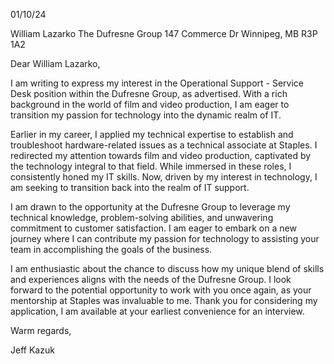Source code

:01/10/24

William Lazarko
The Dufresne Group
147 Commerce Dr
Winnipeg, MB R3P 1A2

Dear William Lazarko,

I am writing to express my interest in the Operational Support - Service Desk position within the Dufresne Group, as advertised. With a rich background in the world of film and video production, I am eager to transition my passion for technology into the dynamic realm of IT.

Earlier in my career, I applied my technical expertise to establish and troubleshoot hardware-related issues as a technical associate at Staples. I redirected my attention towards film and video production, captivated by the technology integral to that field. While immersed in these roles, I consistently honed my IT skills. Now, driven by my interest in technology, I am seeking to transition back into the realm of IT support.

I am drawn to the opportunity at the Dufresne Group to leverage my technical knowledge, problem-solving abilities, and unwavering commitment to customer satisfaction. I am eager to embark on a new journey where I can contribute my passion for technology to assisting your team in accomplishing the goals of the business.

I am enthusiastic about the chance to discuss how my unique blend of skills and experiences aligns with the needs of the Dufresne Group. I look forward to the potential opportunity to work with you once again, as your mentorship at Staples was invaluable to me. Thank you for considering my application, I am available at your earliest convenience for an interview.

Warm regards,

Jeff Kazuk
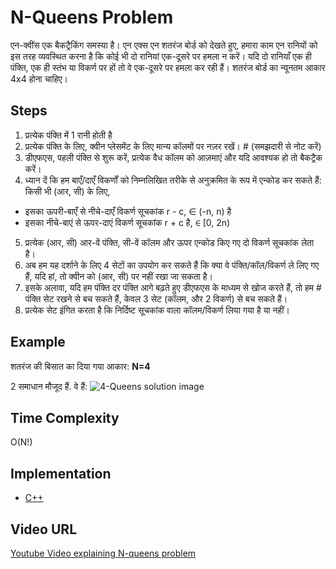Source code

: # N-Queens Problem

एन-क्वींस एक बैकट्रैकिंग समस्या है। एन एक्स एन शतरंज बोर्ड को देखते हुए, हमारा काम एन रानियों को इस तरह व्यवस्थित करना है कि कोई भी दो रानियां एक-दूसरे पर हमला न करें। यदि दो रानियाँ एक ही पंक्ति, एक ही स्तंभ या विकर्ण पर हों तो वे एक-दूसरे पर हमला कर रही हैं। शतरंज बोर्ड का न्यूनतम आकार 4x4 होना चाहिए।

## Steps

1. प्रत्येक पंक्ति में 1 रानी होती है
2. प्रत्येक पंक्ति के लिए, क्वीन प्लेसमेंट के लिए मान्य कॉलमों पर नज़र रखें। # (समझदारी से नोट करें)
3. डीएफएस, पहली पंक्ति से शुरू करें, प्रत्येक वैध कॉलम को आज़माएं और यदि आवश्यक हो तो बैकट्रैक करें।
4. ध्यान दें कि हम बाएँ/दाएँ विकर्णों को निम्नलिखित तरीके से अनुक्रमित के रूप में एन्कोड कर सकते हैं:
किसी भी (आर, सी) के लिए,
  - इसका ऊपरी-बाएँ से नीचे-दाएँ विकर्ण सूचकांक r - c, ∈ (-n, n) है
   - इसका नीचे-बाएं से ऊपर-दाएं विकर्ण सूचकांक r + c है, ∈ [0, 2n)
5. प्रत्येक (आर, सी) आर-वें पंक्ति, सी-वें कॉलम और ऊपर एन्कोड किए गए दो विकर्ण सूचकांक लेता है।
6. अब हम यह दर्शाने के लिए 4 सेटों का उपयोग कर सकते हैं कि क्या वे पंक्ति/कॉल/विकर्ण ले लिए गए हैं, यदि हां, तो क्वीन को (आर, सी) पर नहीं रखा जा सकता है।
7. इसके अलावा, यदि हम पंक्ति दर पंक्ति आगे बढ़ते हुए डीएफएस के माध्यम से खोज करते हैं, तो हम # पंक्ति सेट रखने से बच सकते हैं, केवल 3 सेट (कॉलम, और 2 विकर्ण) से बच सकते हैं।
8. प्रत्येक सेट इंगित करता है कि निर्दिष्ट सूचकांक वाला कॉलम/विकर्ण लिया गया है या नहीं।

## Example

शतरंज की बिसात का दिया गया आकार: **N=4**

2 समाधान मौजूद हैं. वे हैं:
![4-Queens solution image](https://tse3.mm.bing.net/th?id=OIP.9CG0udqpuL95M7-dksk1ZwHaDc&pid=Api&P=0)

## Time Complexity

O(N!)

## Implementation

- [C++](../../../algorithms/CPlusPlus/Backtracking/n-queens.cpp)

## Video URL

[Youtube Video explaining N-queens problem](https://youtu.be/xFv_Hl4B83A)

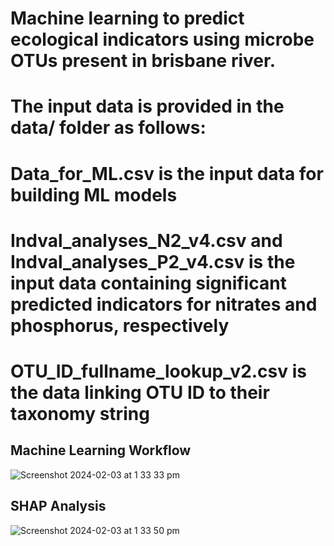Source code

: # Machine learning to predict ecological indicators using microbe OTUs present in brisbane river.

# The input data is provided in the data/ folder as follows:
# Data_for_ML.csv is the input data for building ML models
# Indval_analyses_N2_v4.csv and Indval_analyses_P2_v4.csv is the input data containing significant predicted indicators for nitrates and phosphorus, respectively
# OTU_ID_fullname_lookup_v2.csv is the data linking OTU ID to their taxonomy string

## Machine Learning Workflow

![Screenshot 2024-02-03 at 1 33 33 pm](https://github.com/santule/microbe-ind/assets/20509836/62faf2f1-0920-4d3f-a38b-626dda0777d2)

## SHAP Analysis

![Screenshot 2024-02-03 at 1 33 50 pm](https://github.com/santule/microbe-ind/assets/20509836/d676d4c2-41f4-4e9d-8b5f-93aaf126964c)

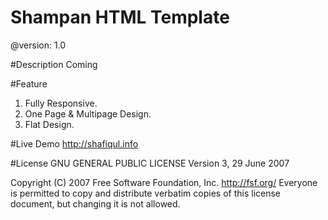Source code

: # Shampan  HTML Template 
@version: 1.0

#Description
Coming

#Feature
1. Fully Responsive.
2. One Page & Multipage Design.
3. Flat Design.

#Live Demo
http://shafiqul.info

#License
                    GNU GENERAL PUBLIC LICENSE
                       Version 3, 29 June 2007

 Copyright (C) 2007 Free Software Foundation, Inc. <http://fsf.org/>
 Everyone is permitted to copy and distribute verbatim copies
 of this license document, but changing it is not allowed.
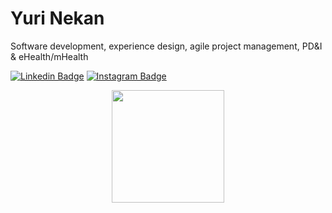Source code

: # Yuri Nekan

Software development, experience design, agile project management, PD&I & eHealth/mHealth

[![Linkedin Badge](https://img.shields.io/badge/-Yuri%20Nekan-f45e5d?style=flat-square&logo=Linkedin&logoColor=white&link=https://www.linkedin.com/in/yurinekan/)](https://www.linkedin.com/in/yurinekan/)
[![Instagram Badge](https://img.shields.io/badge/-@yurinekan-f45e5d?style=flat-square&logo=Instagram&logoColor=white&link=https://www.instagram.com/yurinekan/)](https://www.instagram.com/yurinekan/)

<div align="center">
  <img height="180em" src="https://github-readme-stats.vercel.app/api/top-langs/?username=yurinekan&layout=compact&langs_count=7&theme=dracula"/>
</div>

▬▬▬

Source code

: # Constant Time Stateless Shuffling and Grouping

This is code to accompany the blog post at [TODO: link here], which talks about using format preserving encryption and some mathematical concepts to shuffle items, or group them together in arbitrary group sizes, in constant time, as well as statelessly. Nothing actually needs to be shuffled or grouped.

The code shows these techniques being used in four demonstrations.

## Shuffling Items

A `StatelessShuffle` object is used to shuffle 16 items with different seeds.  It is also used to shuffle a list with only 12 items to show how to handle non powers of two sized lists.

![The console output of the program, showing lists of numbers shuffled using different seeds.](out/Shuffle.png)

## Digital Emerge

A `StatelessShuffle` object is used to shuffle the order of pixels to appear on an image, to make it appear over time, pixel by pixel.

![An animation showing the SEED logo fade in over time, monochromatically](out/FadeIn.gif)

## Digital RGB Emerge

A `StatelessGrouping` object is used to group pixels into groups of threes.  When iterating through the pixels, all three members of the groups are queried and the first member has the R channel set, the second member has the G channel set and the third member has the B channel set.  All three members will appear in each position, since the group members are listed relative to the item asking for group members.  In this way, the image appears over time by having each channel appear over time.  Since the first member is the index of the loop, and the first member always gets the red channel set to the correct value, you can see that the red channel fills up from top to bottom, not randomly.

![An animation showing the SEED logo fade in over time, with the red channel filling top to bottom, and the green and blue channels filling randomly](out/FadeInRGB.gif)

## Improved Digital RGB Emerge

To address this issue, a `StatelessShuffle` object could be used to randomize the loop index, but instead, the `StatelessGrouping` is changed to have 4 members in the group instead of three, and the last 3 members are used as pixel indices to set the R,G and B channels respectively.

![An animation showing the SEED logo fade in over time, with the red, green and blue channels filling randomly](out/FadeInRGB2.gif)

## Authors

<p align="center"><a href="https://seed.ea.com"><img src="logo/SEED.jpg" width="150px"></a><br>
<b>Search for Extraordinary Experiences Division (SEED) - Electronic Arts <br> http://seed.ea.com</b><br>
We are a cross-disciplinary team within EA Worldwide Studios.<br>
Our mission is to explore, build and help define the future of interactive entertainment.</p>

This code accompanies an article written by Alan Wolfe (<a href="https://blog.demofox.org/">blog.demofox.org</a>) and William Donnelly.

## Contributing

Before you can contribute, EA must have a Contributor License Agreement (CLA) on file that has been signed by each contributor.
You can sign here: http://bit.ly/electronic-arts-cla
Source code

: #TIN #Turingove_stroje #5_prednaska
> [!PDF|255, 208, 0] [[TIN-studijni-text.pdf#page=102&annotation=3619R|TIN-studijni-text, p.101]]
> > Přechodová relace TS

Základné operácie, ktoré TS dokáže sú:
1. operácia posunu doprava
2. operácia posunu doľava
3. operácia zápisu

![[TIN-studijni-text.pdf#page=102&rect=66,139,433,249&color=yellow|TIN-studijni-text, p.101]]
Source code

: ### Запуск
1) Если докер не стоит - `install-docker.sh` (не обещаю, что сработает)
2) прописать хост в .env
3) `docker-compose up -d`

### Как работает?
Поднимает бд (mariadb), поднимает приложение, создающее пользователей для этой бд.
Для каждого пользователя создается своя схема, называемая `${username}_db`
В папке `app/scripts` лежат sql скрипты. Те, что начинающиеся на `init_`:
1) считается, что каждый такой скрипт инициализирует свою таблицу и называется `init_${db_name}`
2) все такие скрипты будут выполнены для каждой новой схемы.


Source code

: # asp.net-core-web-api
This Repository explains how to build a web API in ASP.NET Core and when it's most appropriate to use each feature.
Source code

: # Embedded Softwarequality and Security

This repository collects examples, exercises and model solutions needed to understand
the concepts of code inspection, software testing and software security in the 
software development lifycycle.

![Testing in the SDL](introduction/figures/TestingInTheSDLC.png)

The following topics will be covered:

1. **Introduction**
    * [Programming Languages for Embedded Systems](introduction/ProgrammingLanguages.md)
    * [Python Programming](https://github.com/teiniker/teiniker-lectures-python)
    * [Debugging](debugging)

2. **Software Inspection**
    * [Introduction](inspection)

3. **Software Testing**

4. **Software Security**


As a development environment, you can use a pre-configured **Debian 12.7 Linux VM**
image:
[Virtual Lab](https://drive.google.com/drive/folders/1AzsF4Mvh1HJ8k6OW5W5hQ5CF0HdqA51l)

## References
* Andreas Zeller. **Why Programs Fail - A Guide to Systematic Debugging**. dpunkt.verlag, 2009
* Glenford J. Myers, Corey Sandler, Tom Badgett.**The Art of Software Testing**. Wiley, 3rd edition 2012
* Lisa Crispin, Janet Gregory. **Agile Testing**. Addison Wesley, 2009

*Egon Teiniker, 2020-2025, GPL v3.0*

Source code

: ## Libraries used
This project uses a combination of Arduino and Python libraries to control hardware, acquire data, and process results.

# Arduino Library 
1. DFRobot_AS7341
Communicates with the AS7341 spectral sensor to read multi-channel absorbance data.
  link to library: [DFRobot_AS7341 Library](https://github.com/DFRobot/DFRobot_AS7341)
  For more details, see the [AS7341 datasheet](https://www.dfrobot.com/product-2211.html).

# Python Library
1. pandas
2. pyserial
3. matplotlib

▬▬▬

» WHAT THE TASK REQUIRES: Copy the entries above exactly, but only from the line holding "1) Если докер" through the line holding "1) считается, что", both included.

» RESULT FOR THIS EXERCISE:
1) Если докер не стоит - `install-docker.sh` (не обещаю, что сработает)
2) прописать хост в .env
3) `docker-compose up -d`

### Как работает?
Поднимает бд (mariadb), поднимает приложение, создающее пользователей для этой бд.
Для каждого пользователя создается своя схема, называемая `${username}_db`
В папке `app/scripts` лежат sql скрипты. Те, что начинающиеся на `init_`:
1) считается, что каждый такой скрипт инициализирует свою таблицу и называется `init_${db_name}`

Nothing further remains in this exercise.